Девушка всегда улыбалась Лелаку.

— Сюда приходил Ле Юисье. Тот фрукт, который организует эти состязания. Профессиональный менеджер.

— Ну и что?

— Хотел убедить меня в том, что убийство не имеет никакого отношения к состязаниям. Сказал, что кого бы ни убили, состязания все равно состоятся, следовательно, это не может быть мотивом убийства.

— А если они убили Фанфарона потому, что он передумал, отказался, не согласился выступить? Это не аргумент?

Бришо пожал плечами.

— Погоди. Корентэну позвонил какой-то депутат. Попросил шефа информировать его о деле, потом заявил, что советов давать не хочет, не хочет вмешиваться в работу полиции, но…

— … дело не имеет отношения к состязаниям, — закончил Альбер.

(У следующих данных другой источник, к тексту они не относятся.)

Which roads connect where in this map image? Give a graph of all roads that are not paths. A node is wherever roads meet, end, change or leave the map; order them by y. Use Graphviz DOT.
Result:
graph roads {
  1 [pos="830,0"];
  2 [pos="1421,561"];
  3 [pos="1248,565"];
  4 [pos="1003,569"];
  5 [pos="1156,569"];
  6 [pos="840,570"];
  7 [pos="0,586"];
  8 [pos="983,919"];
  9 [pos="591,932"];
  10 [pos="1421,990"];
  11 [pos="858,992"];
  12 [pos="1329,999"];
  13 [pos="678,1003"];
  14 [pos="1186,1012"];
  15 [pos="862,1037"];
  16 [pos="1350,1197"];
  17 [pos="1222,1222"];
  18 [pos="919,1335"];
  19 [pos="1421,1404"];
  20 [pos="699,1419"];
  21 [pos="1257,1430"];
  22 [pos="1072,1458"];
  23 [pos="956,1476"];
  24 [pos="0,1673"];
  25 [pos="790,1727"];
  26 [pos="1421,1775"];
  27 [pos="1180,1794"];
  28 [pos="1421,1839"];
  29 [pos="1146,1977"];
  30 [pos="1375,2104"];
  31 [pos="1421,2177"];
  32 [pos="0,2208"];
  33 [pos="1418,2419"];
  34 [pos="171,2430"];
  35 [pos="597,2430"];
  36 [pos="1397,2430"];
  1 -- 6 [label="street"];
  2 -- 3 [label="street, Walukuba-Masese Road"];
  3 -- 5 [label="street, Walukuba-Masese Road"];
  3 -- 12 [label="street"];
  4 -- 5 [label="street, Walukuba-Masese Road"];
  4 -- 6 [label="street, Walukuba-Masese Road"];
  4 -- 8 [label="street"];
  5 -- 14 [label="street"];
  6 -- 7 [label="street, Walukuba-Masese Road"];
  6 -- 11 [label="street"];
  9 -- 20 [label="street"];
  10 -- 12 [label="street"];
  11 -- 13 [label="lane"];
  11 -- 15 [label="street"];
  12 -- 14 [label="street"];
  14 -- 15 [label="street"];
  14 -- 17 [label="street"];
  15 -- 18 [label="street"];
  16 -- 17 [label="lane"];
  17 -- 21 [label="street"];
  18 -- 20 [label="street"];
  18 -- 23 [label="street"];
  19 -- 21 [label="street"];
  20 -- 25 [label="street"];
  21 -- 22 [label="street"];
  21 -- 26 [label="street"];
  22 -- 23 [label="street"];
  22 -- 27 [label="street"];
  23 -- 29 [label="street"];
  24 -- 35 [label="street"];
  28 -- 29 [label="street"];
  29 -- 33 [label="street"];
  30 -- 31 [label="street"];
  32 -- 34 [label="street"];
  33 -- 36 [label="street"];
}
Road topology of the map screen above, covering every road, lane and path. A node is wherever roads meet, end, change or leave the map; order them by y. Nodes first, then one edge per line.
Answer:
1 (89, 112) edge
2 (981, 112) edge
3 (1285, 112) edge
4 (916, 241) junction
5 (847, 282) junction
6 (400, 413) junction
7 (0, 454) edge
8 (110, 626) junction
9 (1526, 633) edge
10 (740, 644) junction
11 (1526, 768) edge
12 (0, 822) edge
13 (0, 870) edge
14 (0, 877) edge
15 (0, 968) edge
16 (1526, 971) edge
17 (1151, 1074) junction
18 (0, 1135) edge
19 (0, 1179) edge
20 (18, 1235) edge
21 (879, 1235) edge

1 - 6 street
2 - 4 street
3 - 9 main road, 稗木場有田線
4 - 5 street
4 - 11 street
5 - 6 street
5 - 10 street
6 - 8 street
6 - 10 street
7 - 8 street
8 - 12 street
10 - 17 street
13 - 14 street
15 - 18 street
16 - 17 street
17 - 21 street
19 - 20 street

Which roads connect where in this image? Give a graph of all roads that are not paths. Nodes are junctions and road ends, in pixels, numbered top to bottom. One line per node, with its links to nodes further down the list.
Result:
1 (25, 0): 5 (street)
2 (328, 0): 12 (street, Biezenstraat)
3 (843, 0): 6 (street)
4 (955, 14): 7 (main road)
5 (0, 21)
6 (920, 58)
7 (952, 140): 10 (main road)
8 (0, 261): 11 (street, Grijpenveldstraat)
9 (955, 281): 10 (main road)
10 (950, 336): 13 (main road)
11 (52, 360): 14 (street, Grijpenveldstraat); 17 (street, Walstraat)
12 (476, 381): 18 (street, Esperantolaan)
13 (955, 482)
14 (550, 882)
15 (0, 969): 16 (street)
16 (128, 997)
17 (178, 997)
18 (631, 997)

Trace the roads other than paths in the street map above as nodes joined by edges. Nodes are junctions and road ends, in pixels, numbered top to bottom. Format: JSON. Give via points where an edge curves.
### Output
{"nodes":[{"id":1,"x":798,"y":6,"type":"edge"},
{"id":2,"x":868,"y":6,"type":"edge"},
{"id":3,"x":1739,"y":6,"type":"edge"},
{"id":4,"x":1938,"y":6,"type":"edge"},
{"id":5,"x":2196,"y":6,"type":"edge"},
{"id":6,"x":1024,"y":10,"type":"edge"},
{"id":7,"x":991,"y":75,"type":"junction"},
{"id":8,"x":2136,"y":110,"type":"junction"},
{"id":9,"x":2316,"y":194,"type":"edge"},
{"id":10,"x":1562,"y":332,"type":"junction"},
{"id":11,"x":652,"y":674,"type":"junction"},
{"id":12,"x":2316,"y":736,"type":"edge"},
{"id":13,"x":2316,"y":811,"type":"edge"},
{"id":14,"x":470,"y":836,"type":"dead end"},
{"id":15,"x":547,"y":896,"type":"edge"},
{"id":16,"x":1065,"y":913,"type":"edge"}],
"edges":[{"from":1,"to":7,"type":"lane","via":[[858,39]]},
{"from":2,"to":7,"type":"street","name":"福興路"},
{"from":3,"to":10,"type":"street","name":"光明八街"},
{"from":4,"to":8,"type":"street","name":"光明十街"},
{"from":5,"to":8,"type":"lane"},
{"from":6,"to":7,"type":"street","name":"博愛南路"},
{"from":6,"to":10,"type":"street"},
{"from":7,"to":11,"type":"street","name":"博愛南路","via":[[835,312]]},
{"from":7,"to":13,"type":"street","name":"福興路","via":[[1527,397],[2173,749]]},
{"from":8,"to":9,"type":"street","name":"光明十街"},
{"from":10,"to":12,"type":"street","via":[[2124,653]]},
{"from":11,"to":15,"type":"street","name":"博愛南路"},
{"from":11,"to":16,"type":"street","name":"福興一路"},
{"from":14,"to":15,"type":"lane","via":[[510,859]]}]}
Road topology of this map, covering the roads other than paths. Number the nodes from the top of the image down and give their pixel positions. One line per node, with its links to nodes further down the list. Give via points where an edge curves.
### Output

Шарль кивнул. Альбер раскрыл лежавшее у него на коленях досье и рассеянно начал читать протокол о том, как нашли убитую танцовщицу.

— Нож был тот же?

Бришо выразительно развел руками.

— Они не могут сказать. В одном случае убийца заколол, в другом перерезал горло. Ясно одно: речь идет о заточенном, остром, как бритва, сравнительно длинном лезвии.

— Звучит успокоительно, — проворчал Альбер. — Узнал что-нибудь от ее подруги?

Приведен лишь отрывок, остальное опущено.